■ Document extract:
◆ ◆ ◆ ◆ ◆

In [None]:
import pandas as pd
import matplotlib.pyplot as plt
import numpy as np
import seaborn as sns

### Data Collection

In [None]:
import requests

# URLs of the files
train_data_url = 'https://www.raphaelcousin.com/modules/data-science-practice/module3/exercise/module3_exercise_train.csv'
test_data_url = 'https://www.raphaelcousin.com/modules/data-science-practice/module3/exercise/module3_exercise_test.csv'

# Function to download a file
def download_file(url, file_name):
    response = requests.get(url)
    response.raise_for_status()  # Ensure we notice bad responses
    with open(file_name, 'wb') as file:
        file.write(response.content)
    print(f'Downloaded {file_name} from {url}')

# Downloading the files
download_file(train_data_url, 'module3_exercise_train.csv')
download_file(test_data_url, 'module3_exercise_test.csv')

In [None]:
df_train =  pd.read_csv("module3_exercise_train.csv", sep=",", index_col='id')
df_test =  pd.read_csv("module3_exercise_test.csv", sep=",", index_col='id')

In [None]:
df_train

In [None]:
print("shape=",df_train.shape)
df_train.shape
print("\nSummary info:")
df_train.info()

In [None]:
# Display summary statistics
print("\nSummary Statistics:")
print(f"Number different values per column\n{df_train.nunique()}")
df_train.describe()

### Data Preprocessing

In [None]:
# 需要进行fillna以及把一些one→1，zero→0, 这种one hot

from sklearn.preprocessing import LabelEncoder

def minimal_data_prep(data_df):
    # fillna缺失值填充
    data_df = data_df.fillna(-1)

    # GarageCars手动映射zero/one/two→0/1/2
    mapping = {"zero": 0, "one": 1, "two": 2, "three": 3, "four": 4}
    if "GarageCars" in data_df.columns:
        data_df["GarageCars"] = data_df["GarageCars"].replace(mapping)
    
    return data_df


df_train = minimal_data_prep(df_train)
df_test = minimal_data_prep(df_test)

X_test = df_test

### Model Building and Evaluation

In [None]:
from sklearn.model_selection import train_test_split
from sklearn.linear_model import LinearRegression
from sklearn.metrics import mean_absolute_error

X_train = df_train.drop("SalePrice", axis=1)
y_train = df_train["SalePrice"]

X_tr, X_val, y_tr, y_val = train_test_split(X_train, y_train, test_size=0.2, random_state=42)

#model building
model = LinearRegression()
model.fit(X_tr, y_tr)

#evalueate on the val set
y_val_pred = model.predict(X_val)

# MAE
mae = mean_absolute_error(y_val, y_val_pred)
print("MAE on val set:", mae)

In [None]:
# MAE = 32712.383390123217 which is a reasonable range for house price prediction, so i'm quite satisfied about the setting,i gonna continue to train the model with all the training data.

# retrain the model 
model.fit(X_train, y_train)

# final prediction on the test set
y_pred = model.predict(X_test)

### Generating Submission File

In [None]:
submission = pd.DataFrame({
    'id': X_test.index,
    'SalePrice': y_pred
})

submission.to_csv('submission.csv', index=False, sep=',')
submission.head()

◆ ◆ ◆ ◆ ◆

■ Record extracts:
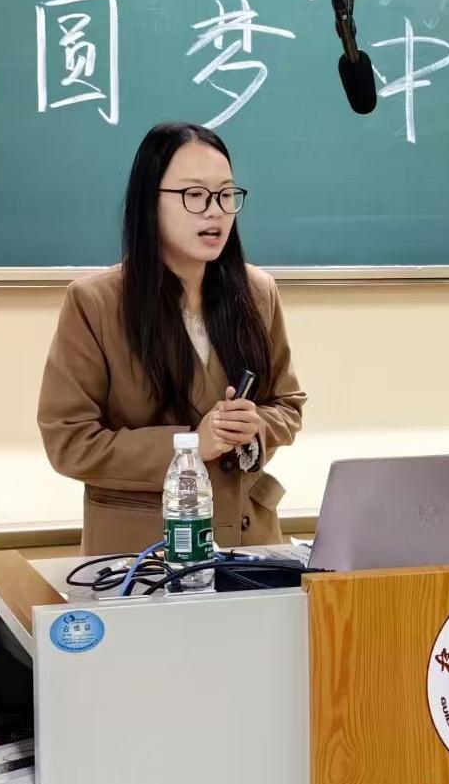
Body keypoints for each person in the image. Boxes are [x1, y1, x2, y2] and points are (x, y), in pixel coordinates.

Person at [38, 123, 306, 556]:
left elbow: (287, 405)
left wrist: (254, 427)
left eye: (225, 195)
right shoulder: (95, 303)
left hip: (248, 543)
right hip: (140, 553)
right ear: (150, 202)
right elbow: (69, 442)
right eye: (195, 195)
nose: (215, 212)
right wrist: (192, 444)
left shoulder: (258, 292)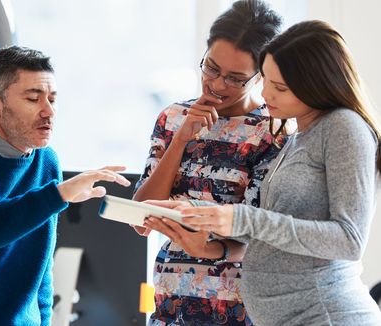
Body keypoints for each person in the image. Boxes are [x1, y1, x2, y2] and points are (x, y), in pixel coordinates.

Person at [159, 20, 381, 325]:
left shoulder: (344, 128)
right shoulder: (301, 134)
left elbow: (348, 240)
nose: (265, 94)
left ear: (317, 85)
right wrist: (197, 212)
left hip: (326, 315)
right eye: (266, 80)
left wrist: (239, 218)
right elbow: (273, 225)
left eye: (280, 88)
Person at [0, 46, 131, 325]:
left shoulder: (47, 161)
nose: (48, 111)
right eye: (34, 99)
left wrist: (45, 321)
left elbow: (42, 266)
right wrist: (58, 195)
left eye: (52, 99)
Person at [132, 0, 283, 324]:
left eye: (235, 78)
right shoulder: (173, 118)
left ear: (261, 75)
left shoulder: (273, 133)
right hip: (171, 297)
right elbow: (140, 215)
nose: (216, 84)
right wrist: (181, 138)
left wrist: (212, 245)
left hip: (238, 304)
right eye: (211, 67)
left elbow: (263, 234)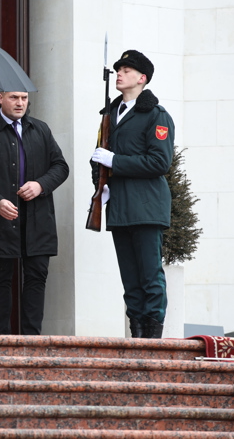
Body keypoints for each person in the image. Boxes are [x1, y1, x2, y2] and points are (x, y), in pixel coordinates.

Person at [0, 91, 69, 335]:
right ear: (0, 98)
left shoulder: (40, 129)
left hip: (37, 217)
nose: (20, 103)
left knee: (36, 278)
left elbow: (60, 166)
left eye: (24, 98)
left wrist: (40, 184)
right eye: (14, 97)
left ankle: (32, 341)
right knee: (0, 279)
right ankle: (1, 342)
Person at [90, 50, 175, 339]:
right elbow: (98, 160)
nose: (120, 74)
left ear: (142, 78)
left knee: (151, 277)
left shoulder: (156, 115)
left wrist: (115, 161)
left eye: (126, 70)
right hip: (120, 207)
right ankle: (138, 336)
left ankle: (153, 339)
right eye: (118, 70)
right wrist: (100, 187)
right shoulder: (110, 114)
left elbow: (159, 162)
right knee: (130, 279)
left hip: (147, 206)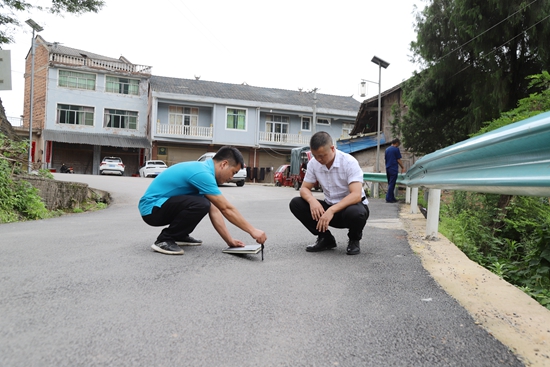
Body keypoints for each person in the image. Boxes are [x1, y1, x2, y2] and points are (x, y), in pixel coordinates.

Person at [138, 146, 267, 255]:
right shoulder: (202, 173)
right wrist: (253, 231)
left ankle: (179, 235)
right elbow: (226, 208)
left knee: (204, 204)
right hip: (152, 209)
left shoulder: (205, 171)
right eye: (233, 172)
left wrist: (229, 241)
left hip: (160, 207)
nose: (231, 177)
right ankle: (165, 239)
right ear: (224, 164)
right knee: (200, 204)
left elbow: (215, 209)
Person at [289, 131, 369, 255]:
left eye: (322, 155)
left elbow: (356, 195)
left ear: (332, 148)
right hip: (329, 207)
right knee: (296, 203)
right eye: (315, 156)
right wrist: (312, 201)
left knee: (356, 213)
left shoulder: (349, 162)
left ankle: (354, 240)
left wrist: (331, 210)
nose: (319, 159)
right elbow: (304, 189)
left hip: (349, 210)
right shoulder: (314, 164)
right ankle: (325, 239)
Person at [384, 138, 405, 203]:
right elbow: (398, 160)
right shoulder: (396, 149)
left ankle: (392, 197)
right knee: (392, 183)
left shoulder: (387, 149)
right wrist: (403, 167)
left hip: (388, 168)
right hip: (393, 168)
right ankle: (388, 198)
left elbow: (386, 159)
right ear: (396, 143)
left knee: (390, 183)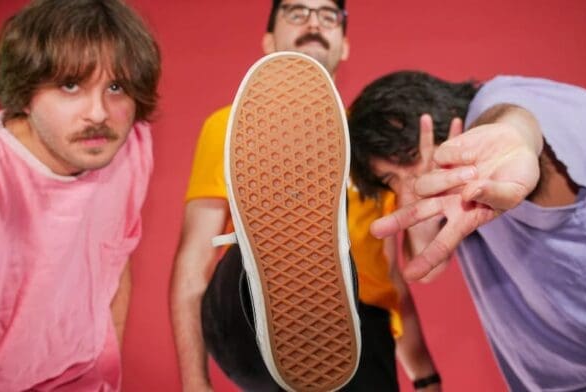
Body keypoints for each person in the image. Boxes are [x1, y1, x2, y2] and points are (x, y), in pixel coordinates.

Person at [169, 1, 440, 391]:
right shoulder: (228, 127)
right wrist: (194, 383)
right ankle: (279, 275)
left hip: (364, 332)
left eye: (328, 15)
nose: (313, 22)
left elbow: (392, 272)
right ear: (268, 39)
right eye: (297, 12)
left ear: (344, 44)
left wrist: (425, 374)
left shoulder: (372, 143)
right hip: (255, 316)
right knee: (246, 263)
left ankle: (320, 288)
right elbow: (194, 260)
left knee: (356, 292)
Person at [348, 70, 586, 391]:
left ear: (441, 117)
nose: (409, 181)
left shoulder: (495, 107)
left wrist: (514, 136)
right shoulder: (459, 193)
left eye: (408, 157)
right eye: (391, 179)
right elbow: (426, 265)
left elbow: (514, 122)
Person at [0, 0, 160, 390]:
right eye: (70, 85)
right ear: (25, 93)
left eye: (116, 87)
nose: (98, 113)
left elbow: (113, 257)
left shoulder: (127, 145)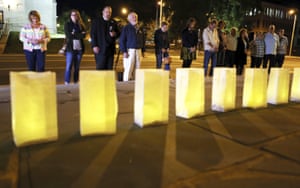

◆ ◆ ◆ ◆ ◆

■ Exercise description:
Reproduce verbatim the portion of the house price notebook above from "# URLs of the" up to and including "response = requests.get(url)".

■ Output for this task:
# URLs of the files
train_data_url = 'https://www.raphaelcousin.com/modules/data-science-practice/module3/exercise/module3_exercise_train.csv'
test_data_url = 'https://www.raphaelcousin.com/modules/data-science-practice/module3/exercise/module3_exercise_test.csv'

# Function to download a file
def download_file(url, file_name):
    response = requests.get(url)